Friday, August 22, 2014

Project Space had Bike Art this Summer; Liberty Plaza's Auto-centric Design

Liberty Plaza downtown is pretty dead. Sure, it's got the Starbucks on the corner of Liberty and Chemeketa, but even with the tanning salon and a couple of other stores, it's really not very lively inside.

Liberty Plaza is in the old Lipman's Department Store
Salem Library Historic Photos, image circa 1956
The building was the old Lipmans department store, which became Frederick & Nelson around 1980. It's been heavily remodeled since, and like many other department stores that became indoor malls, it struggled.

You have to go up to the second floor
This summer the Salem Art Association is using two of its vacant storefronts for the summer Project Space series of gallery shows.

Significantly, unlike last year, when the space was street level on highway 22, these are second floor spaces, and you don't just walk by them and go "oh yeah, I wanted to see this." You have to hunt for them. Fortunately there are sidewalk tent signs, but you still have to hunt.

Unfortunately, even with the signs, because the location wasn't street level, it kept slipping the mind, and there were at least two shows of bike art that have come and gone. Did you happen to check them out?

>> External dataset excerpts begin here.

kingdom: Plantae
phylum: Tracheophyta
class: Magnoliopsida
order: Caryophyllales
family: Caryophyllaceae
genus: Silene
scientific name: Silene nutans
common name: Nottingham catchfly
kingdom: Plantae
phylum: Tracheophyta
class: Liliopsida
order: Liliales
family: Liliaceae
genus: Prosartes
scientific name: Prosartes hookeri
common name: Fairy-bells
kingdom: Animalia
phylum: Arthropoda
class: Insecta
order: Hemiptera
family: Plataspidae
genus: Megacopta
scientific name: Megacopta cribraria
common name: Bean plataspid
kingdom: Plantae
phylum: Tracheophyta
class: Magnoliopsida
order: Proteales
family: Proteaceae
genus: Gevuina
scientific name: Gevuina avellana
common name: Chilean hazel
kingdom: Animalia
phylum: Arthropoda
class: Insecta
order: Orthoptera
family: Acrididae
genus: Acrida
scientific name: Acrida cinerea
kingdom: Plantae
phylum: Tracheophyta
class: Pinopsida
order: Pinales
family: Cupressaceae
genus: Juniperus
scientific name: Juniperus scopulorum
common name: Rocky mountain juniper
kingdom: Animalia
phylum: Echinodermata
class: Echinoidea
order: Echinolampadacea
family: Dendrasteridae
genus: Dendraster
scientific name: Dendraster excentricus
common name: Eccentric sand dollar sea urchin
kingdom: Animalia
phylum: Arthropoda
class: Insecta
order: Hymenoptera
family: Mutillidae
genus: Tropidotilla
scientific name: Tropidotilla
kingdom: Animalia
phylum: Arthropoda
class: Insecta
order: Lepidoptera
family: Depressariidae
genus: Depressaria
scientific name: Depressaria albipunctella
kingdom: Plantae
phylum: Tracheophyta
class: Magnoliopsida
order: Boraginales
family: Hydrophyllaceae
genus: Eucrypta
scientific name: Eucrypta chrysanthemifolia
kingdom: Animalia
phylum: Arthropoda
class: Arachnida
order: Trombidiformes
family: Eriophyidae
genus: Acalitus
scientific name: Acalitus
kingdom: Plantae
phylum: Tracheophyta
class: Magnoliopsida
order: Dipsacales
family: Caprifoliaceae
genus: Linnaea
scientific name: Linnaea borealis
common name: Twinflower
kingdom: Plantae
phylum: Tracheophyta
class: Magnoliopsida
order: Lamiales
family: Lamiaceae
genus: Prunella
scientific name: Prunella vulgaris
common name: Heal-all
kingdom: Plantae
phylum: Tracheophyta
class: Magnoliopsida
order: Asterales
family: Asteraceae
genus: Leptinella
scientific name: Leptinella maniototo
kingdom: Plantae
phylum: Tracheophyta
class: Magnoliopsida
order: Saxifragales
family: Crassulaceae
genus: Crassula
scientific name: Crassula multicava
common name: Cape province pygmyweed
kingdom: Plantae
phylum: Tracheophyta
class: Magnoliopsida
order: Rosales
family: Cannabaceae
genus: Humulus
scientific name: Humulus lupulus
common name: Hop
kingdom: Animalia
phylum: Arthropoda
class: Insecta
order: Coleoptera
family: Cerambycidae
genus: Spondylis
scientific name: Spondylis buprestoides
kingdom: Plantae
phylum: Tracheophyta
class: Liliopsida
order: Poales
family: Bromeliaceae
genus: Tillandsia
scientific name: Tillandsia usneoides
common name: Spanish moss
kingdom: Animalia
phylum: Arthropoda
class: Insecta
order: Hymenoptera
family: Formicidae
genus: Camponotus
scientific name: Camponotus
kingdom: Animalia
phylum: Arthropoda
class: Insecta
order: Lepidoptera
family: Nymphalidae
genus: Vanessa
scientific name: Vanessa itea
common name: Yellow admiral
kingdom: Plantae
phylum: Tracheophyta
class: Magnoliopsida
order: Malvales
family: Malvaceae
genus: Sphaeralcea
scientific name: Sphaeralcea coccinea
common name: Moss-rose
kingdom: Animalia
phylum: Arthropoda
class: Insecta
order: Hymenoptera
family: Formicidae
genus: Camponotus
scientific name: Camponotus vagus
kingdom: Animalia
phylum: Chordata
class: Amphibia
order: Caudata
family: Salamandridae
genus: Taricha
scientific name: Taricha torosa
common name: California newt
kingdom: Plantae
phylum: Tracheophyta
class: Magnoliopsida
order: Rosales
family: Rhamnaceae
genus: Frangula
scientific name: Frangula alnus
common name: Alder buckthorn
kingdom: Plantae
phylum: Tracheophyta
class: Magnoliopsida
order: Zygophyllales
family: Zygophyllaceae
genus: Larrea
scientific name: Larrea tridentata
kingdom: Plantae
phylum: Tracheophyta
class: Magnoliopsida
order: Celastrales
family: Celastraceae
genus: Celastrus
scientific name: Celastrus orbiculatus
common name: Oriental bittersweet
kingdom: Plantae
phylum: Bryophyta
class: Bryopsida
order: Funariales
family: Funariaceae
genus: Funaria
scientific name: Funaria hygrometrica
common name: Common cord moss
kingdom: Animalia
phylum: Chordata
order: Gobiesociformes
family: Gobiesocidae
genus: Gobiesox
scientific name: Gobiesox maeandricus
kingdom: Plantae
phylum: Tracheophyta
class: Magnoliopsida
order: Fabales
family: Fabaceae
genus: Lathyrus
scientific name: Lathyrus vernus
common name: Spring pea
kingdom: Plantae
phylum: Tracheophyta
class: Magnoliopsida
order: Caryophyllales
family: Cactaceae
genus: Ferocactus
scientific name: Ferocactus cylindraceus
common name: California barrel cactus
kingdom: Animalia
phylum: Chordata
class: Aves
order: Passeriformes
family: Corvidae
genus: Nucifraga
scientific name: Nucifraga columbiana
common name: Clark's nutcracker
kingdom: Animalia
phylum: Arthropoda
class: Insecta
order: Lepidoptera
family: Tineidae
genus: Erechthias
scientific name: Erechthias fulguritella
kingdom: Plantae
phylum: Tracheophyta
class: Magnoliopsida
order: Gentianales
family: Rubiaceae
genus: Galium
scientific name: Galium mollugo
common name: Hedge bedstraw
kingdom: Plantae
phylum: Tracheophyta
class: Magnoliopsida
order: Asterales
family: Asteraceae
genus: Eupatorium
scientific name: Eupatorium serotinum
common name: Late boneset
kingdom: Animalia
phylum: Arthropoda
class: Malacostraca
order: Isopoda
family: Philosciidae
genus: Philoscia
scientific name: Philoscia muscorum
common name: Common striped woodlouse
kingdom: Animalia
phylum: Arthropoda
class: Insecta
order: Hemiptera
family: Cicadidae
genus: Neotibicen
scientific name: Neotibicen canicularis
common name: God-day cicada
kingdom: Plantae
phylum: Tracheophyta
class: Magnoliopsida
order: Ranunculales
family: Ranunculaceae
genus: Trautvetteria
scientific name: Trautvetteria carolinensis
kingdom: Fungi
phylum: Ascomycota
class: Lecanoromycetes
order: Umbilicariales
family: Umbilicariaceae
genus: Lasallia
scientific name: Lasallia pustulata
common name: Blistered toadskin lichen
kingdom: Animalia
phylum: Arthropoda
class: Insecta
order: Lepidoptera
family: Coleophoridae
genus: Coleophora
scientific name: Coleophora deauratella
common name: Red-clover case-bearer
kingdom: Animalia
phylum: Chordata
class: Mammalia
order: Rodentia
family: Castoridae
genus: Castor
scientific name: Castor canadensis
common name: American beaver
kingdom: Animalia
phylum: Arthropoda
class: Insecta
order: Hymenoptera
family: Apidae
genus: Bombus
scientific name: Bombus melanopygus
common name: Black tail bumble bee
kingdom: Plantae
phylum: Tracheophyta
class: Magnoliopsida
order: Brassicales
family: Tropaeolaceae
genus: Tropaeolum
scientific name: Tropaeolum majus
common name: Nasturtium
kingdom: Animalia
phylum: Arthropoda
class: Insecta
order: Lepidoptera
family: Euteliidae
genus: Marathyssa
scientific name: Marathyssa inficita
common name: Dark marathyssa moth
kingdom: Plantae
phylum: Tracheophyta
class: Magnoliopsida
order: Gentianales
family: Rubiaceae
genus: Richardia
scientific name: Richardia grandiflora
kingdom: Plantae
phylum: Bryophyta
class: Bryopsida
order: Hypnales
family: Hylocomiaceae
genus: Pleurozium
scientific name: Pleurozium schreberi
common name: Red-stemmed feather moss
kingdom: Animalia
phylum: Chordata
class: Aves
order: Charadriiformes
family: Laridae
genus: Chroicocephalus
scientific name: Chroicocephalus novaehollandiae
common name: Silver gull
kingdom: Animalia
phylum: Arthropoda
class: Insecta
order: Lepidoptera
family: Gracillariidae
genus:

Bike Art at the June 20 reception - Salem Art Association

More, at the July 2 reception - SAA
Apart from the art, the site is interesting - but maybe not in a good way. One of the features of Liberty Plaza is the network of skybridges. Everyone has seen the bridge over Chemeketa that connects Liberty Plaza to JC Penney.

But did you know there's also a bridge connection to the Chemeketa Parkade? (If you walk and bike most places, why would you.)

Skybridge between Liberty Plaza and Chemeketa Parkade
(But does it make you feel protected from the elements
 or do you feel imprisoned by the gridded windows?)
As we continue to debate parking policy downtown, Liberty Plaza poses a question: If scads of free parking and shelter from the elements is necessary for retail success, why is this space not prospering? I mean, you basically don't have to leave the parking garage to shop here.

The inability of this building to be leased out and full of prosperous merchants is, I think, evidence that sidewalk life and foot-traffic matters and that the immediate proximity to free parking is overrated.

Summer's almost over!
(Postscript: Should have included and connected the story of Greenbaum's stand against Lipman's parking lot expansion!)

2 comments:

Susann Kaltwasser said...

I have to agree with you that the debate over parking downtown is not really the issue. Lately I have been thinking about why I do not go downtown to shop or to have a meal. I do go to Kohl's and to a meeting now and then downtown, but nothing else.

I admit that due to physical constraints I sledom walk very far from my car when I make these trips, but even if I felt able to walk further, I never seem to have the need because whether pay or free, parking in Salem is not much of an issue.

So, why do I not go there much?

My first thought is that basically I do not go there because I don't actually know what is there to see or do. I drive through downtown all the time and I can see a few things from Center that I can hardly miss like the Dress for Less sign (which by the way I am never going to go into as a protest to the sign...which also means that I will likely never go into the stores in that part of the Center, because I am not going to even walk through DRL!). I know a few businesses that have been there for years, but for the most part I have no clue what is downtown.

So, what would make me stop someplace new or decide to explore the area?

I tried to find a web page that would give me like a map of the downtown, but have yet to find it.

I am not drawn by special events because it means crowds and I hate crowds.

Maybe this issue needs to be further explored. I am not sure that the business pwners have the answers either, because they don't seem to be doing anything nre to fix the problem.

Laurie Dougherty said...

I was out of town and just catching up with SBOB. Susann, I understand that you are an influential member of Salem Community Vision and that SCV claims, by and large, to represent the views of the Salem community. Taking that at face value, your comment confirms my first and lasting impression of Salem - that Salem is a city in name only. In reality Salem thinks, looks and acts like a suburb and that's the way, by and large, that people here want it.

I find this very depressing because cities are so much more efficient than suburbs in use of land, energy and infrastructure. Cities foster diversity, creativity, tolerance, and a culture of shared resources and facilities: multi-unit dwellings and commercial buildings, parks, transit, third places, museums. Cities are the way of the 21st century and Salem is stuck in the 1950s.